“É tolice brincar com quem tem poder absoluto sobre você. Eles não gostam; pensam que você não compreende toda a extensão de seus poderes”.
Quinze anos depois dos acontecimentos de O Conto da Aia, Tia Lydia, uma das supervisoras das Aias, conta a sua história através de um texto que ela chama de Testamentos. Ao mesmo tempo, a jovem Agnes Jemima, que tem uma vida privilegiada em Gilead, perde sua mãe e cai na mira da madrasta, que deseja casá-la com um homem muito mais velho, com a intenção de se livrar da enteada.
Enquanto isso, em Toronto, longe da república de Gilead, Daisy é uma adolescente que vive uma vida comum com seus pais Neil e Melanie e que é terminantemente contra a política de Gilead, mas que logo descobre que seu passado está conectado ao lugar.
Na continuação de O Conto da Aia, obra prima de Margaret Atwood, acompanhamos o que parece ser os últimos momentos da república de Gilead, através dos olhos de três mulheres aparentemente distintas.

- _DADOS FORNECIDOS_:
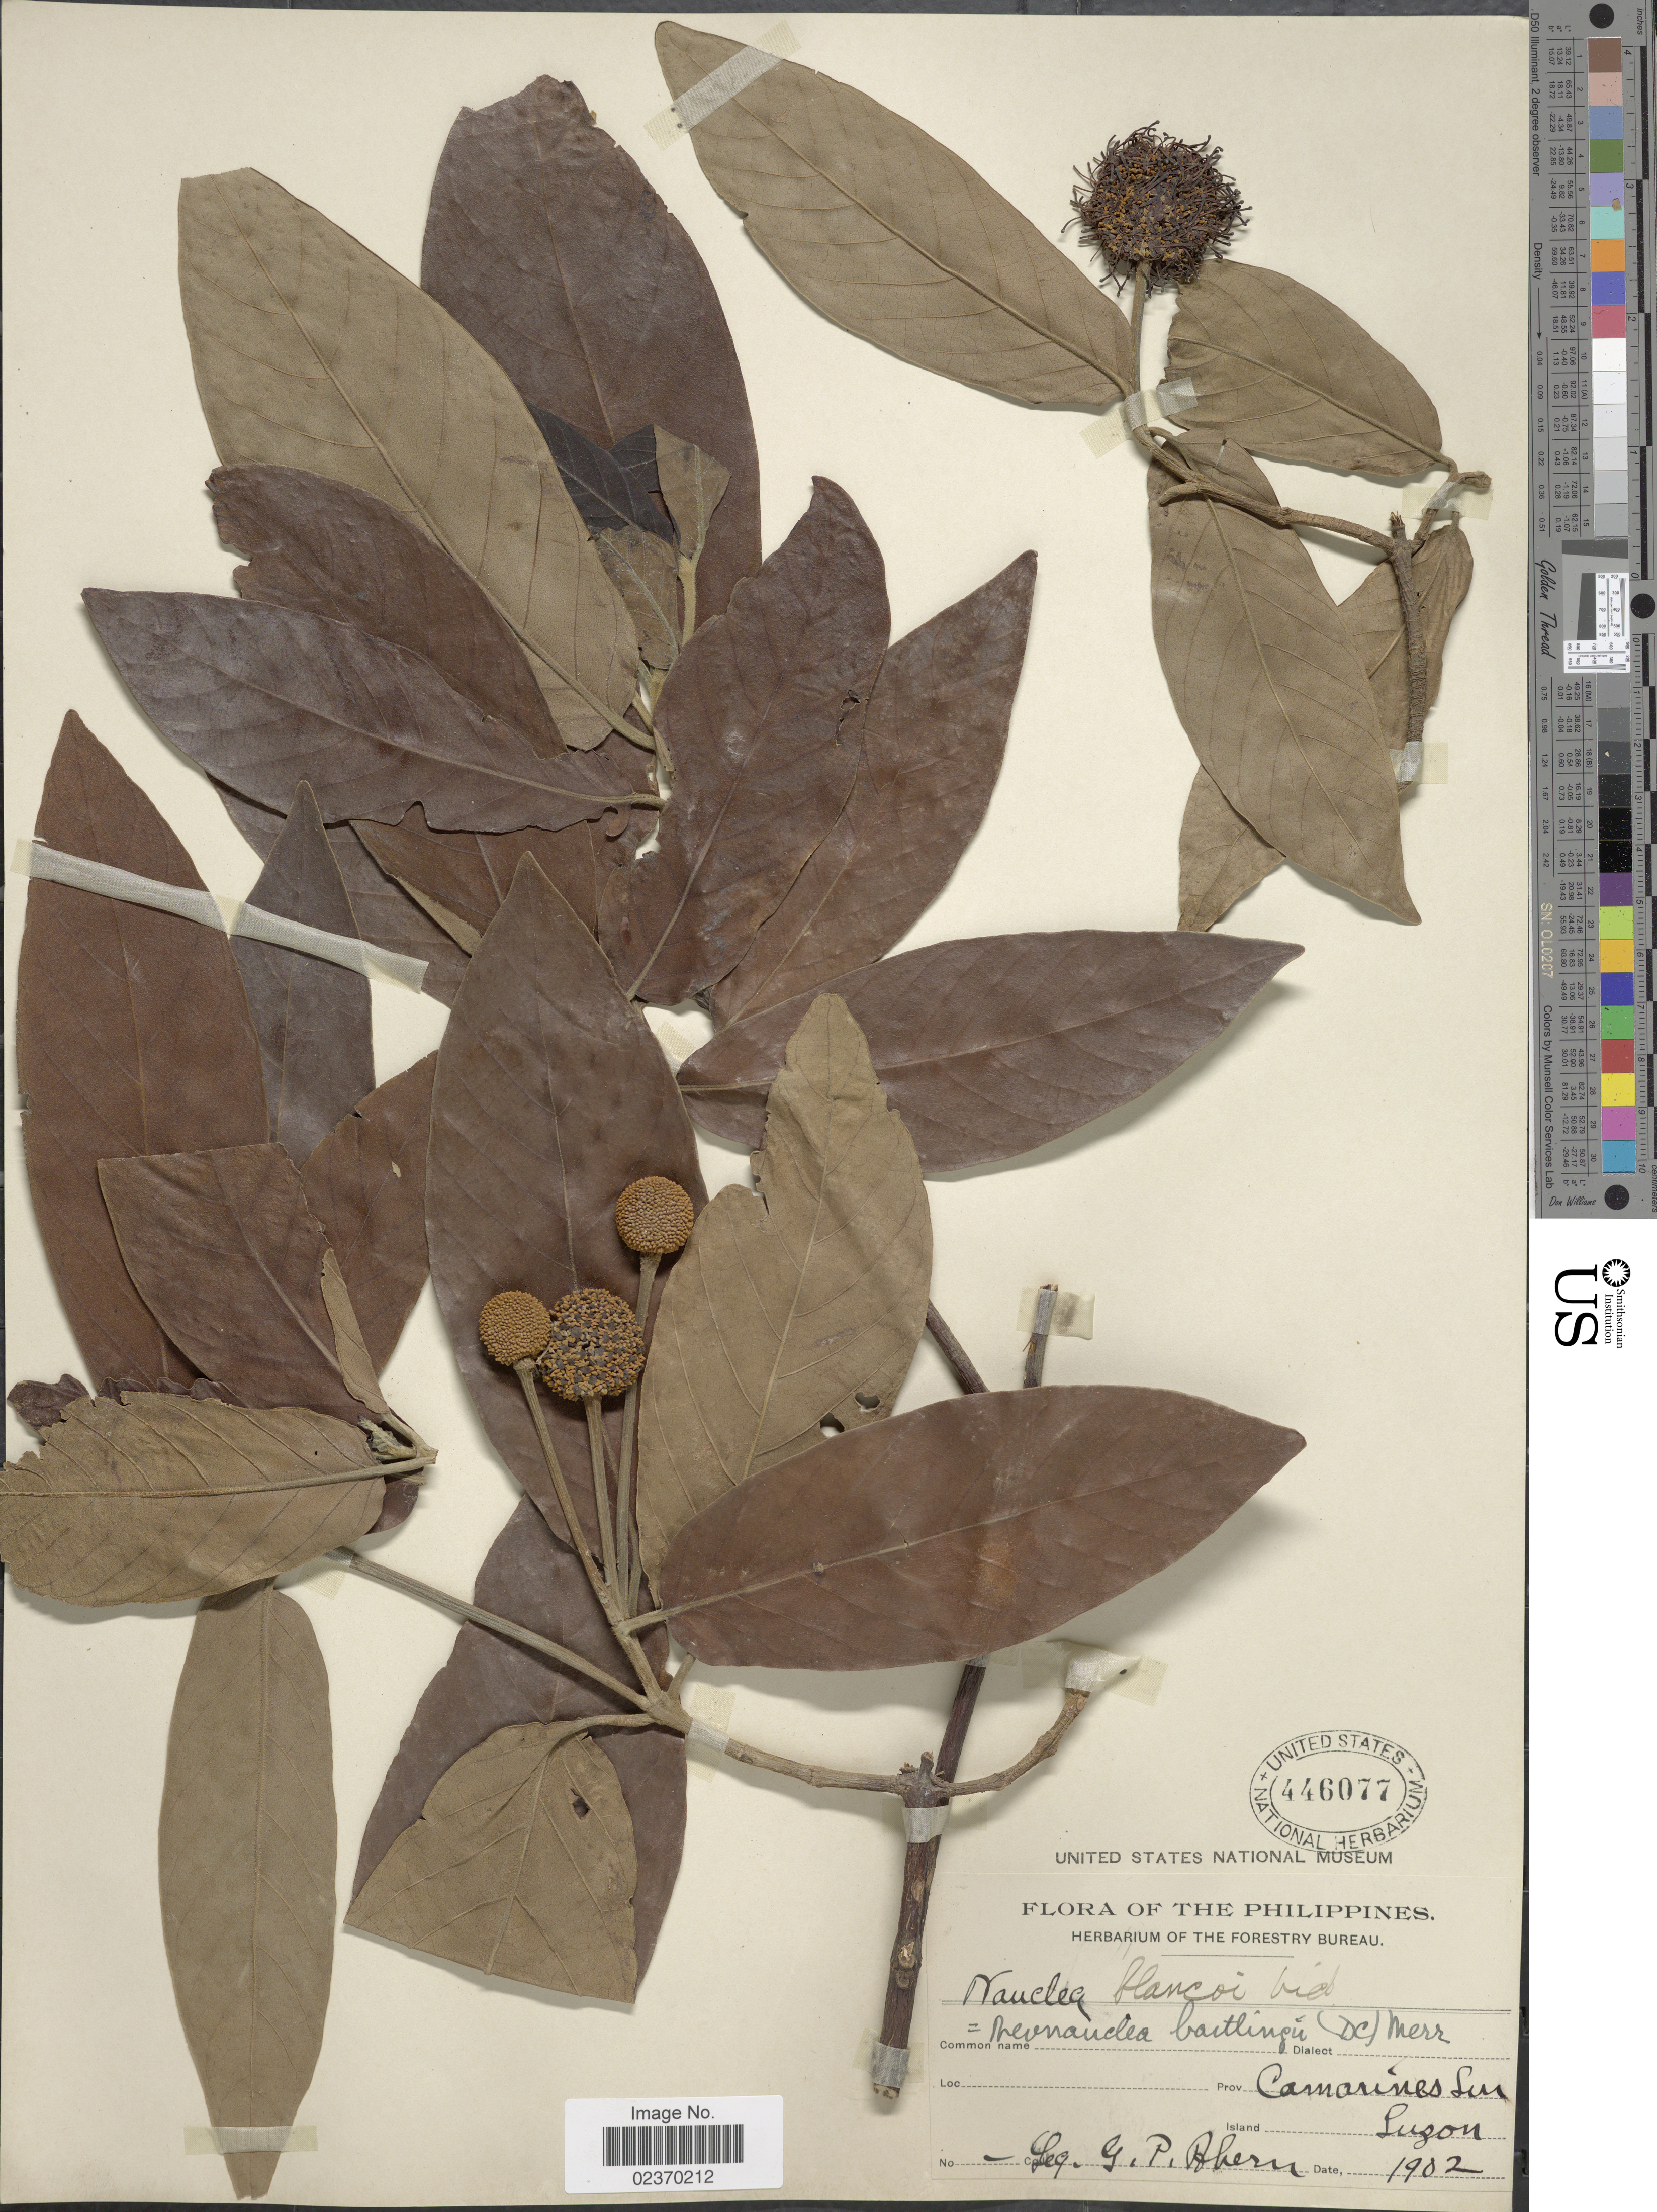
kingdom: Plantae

---

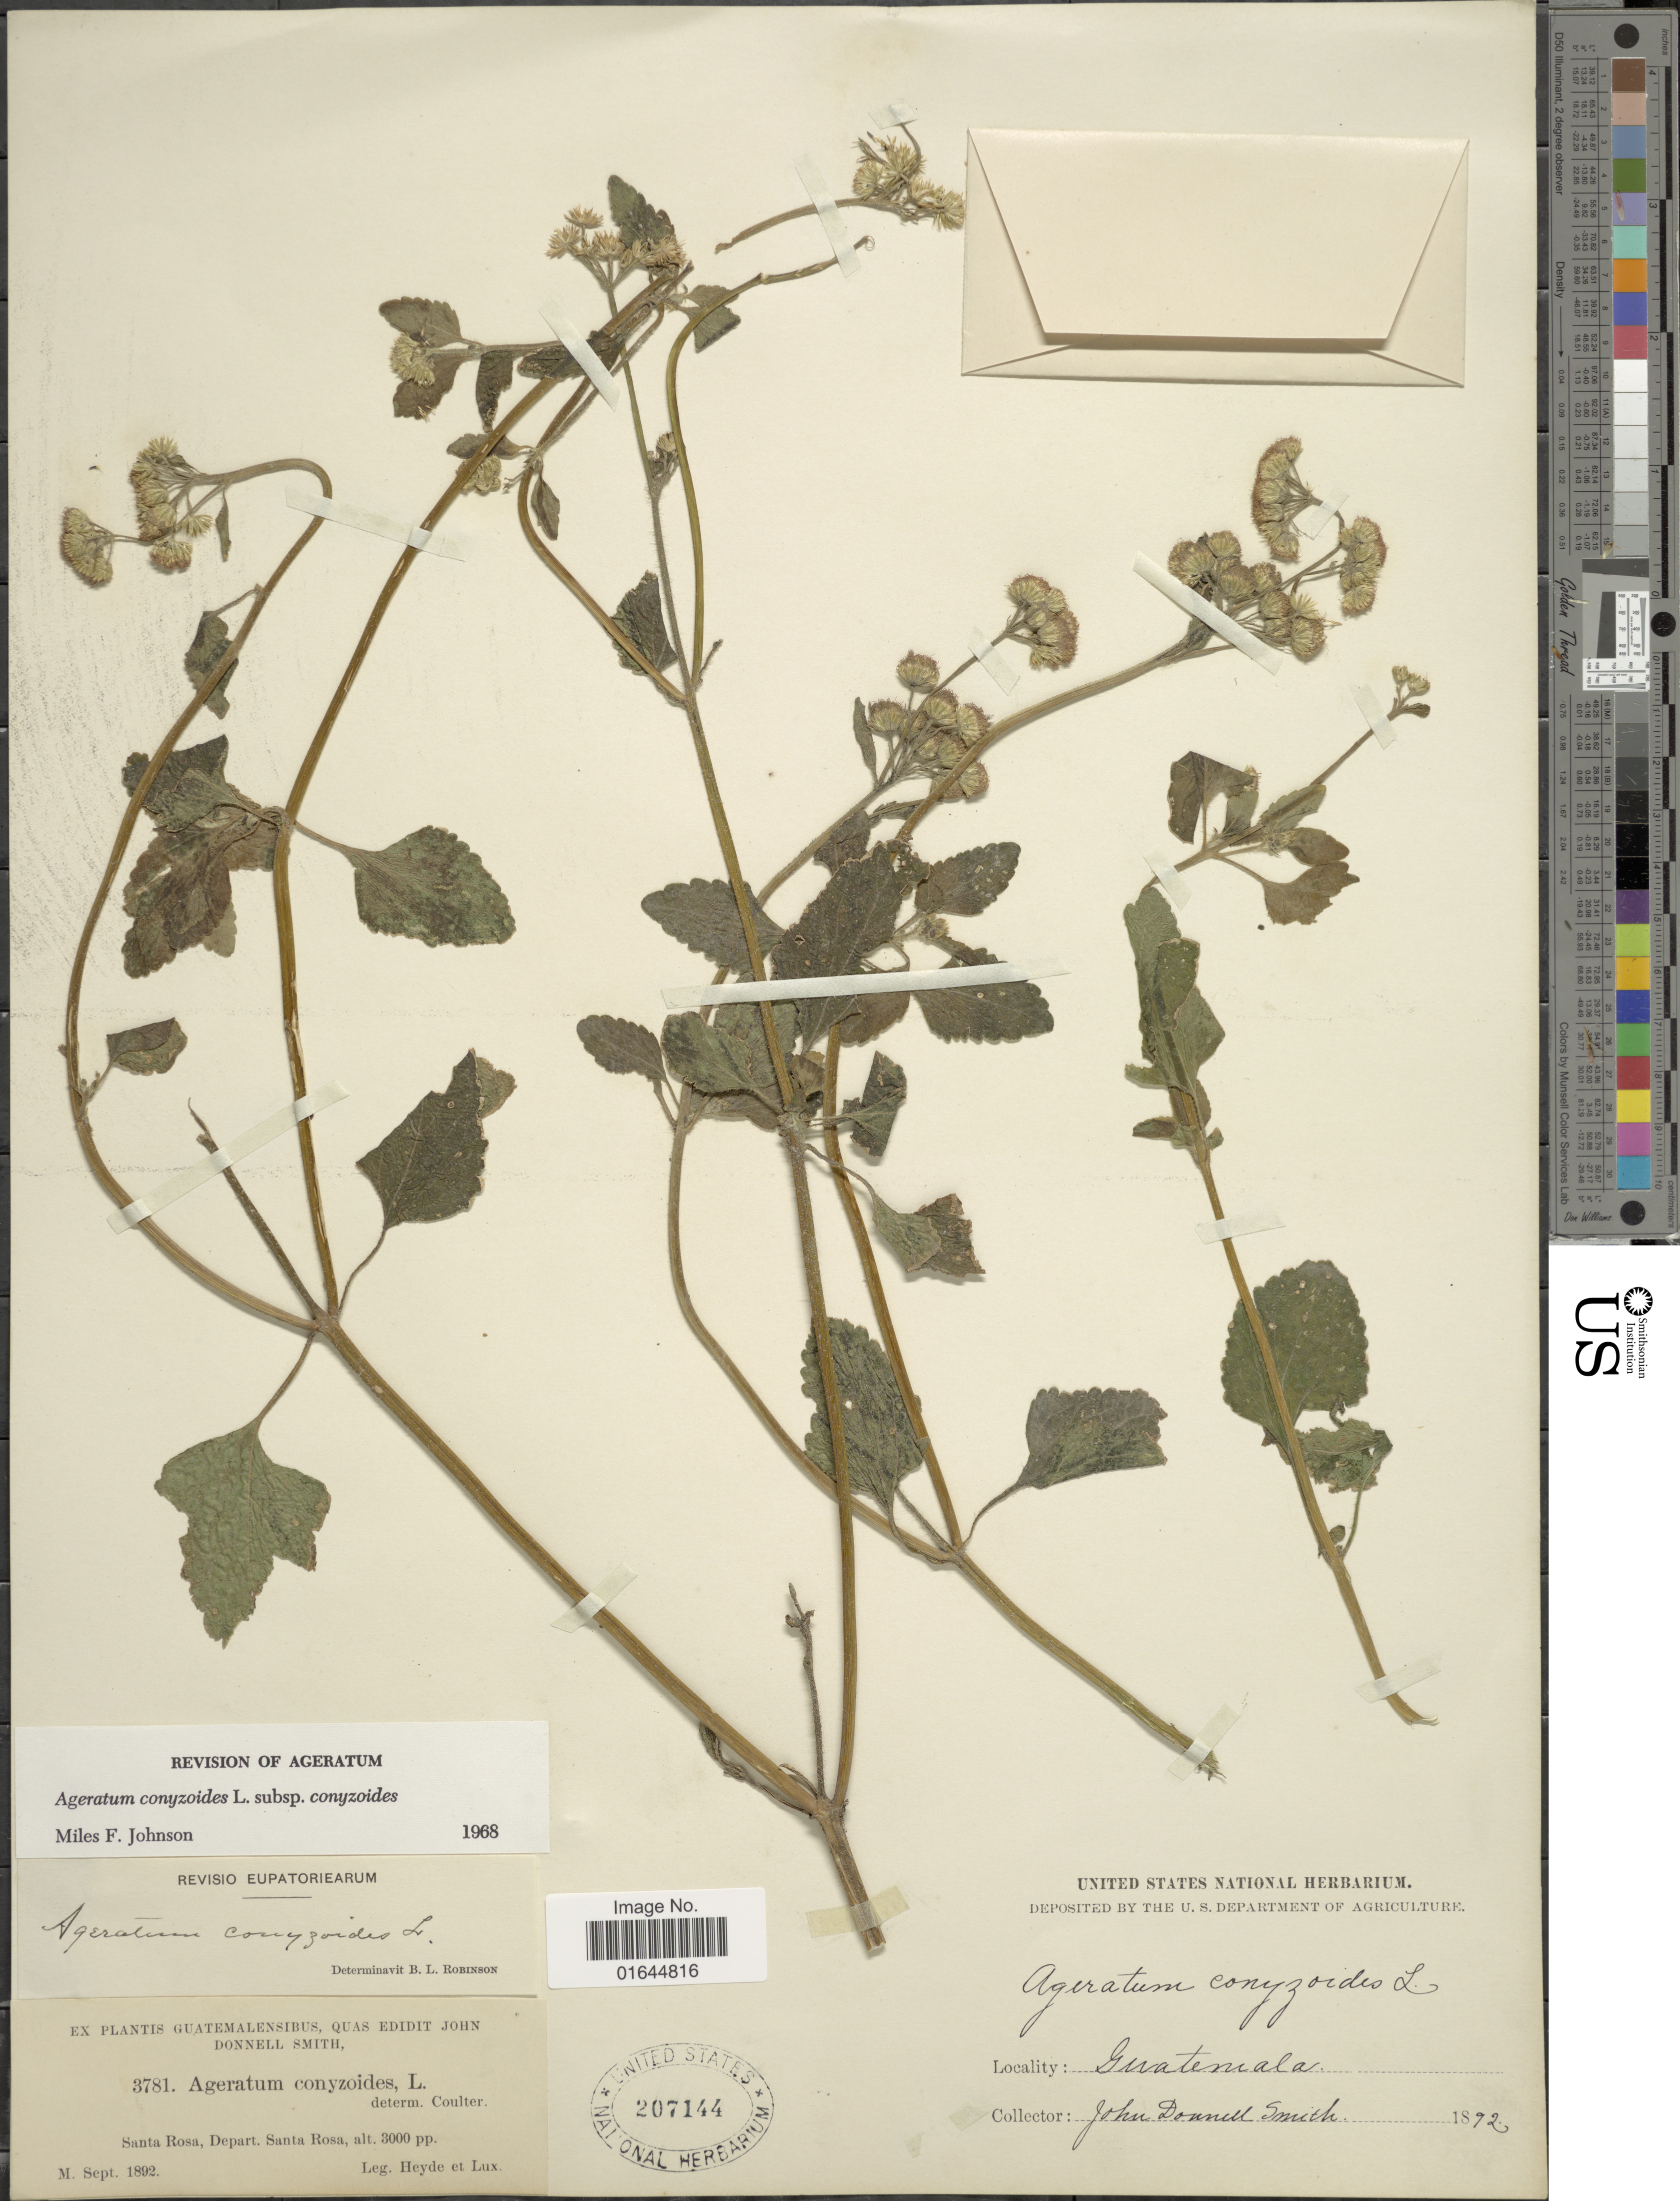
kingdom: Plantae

- _REQUISITOS DAS TAREFAS_:
a – Redigite tudo o que vai de "Quinze anos depois" até "conectado ao lugar." no artigo sobre a continuação de O Conto da Aia.
b – Responda com base no artigo sobre a continuação de O Conto da Aia:
(i) Quantos anos depois dos acontecimentos de O Conto da Aia se passa a história?
(ii) Como se chamam os pais de Daisy?
(iii) Através dos olhos de quantas mulheres acompanhamos os últimos momentos da república de Gilead?

- _OS RESULTADOS_:
a –
Quinze anos depois dos acontecimentos de O Conto da Aia, Tia Lydia, uma das supervisoras das Aias, conta a sua história através de um texto que ela chama de Testamentos. Ao mesmo tempo, a jovem Agnes Jemima, que tem uma vida privilegiada em Gilead, perde sua mãe e cai na mira da madrasta, que deseja casá-la com um homem muito mais velho, com a intenção de se livrar da enteada.
Enquanto isso, em Toronto, longe da república de Gilead, Daisy é uma adolescente que vive uma vida comum com seus pais Neil e Melanie e que é terminantemente contra a política de Gilead, mas que logo descobre que seu passado está conectado ao lugar.

b –
(i) Quinze anos depois.
(ii) Neil e Melanie.
(iii) Três mulheres.